Re: Why is Observerable.setChanged() synchronized

Thomas Hawtin <>
Thu, 02 Nov 2006 19:16:56 +0000
Mike Schilling wrote:

"Thomas Weidenfeller" <nobody@ericsson.invalid> wrote in message
news:eice4e$pep$ wrote:

I'm looking at java.util.Observable code and I noticed that
setChanged() is synchronized, however i can't figure out why... anyone
can help me?

    protected synchronized void setChanged() {
changed = true;

A couple of remarks, non of which might apply:

(b) One can see such things in several of the original Java 1.0 classes,
e.g. the pre-collection classes like Hashtable. My guess is that the
original Java designers were a little bit naive when it came to
multithreading and synchronization.

Or, more likely, they understood it quite well

Understood the mechanism, but were naive about the practice.

If you want a change to the state of an object to be visible in all threads,
you need to synchronize both the code that makes the change and the code
that checks for the change. Observable does this correctly:

Which I think is Thomas Weidenfeller's point (a).

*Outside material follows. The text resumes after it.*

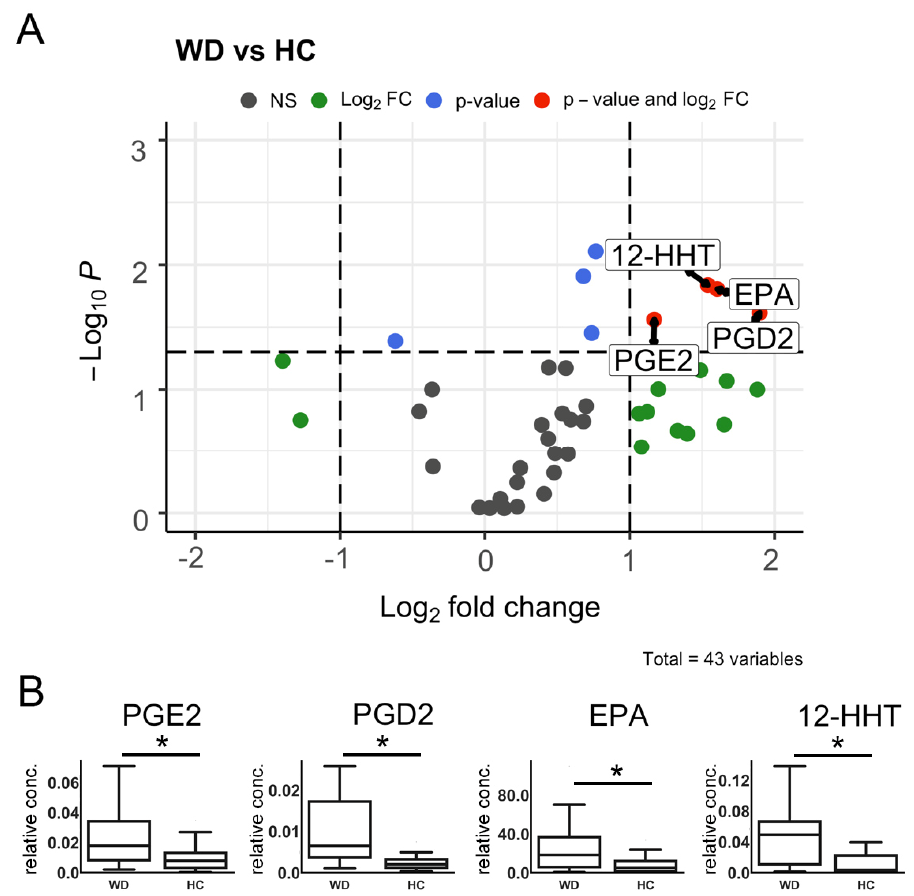
Figure 1. ( A ) Volcano plot indicating significantly changed compounds. The X-axis indicates a log2 fold change of wilson disease WD to HC (healthy control) patients. Y-axis indicates −log10 p -values (adjusted). The cut-off for p -values is indicated based on Bonferroni correction. Compounds that changed insignificantly are indicated in gray, compounds whose means changed in WD (relative to HCs) more than twofold or less than twofold but insignificantly are indicated in green. Red dots stand for compounds, which changed more than twofold and had a p -value (adjusted < 0.05). ( B ) Relative concentrations of separate metabolites that changed significantly in WD patients in comparison with HCs. Pairwise comparison of adjusted means was conducted taking into account the age and sex of patients. * p < 0.05 (adjusted for multiple testing).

Say we were actually proposing to use this effort in a thread-safe
class. The fields of our subclass will also need to be guarded, and so
it rather makes sense to call setChanged under out lock (probably the
same one) anyway.

Ignoring mixing the subclass and Observable class locking for a moment,
to modify stuff, we'll have code like:

     synchronized (this) {

Suppose we had another piece of code with x replaced by y. The might be
called at the same time. There should be two observations: one with "x"
and one with "y". But both threads may call setChanged first, then it
becomes a race to notify.

So: Threading can be difficult. Events can be difficult. Mixing
threading and events is challenging. See Swing for an example cock up.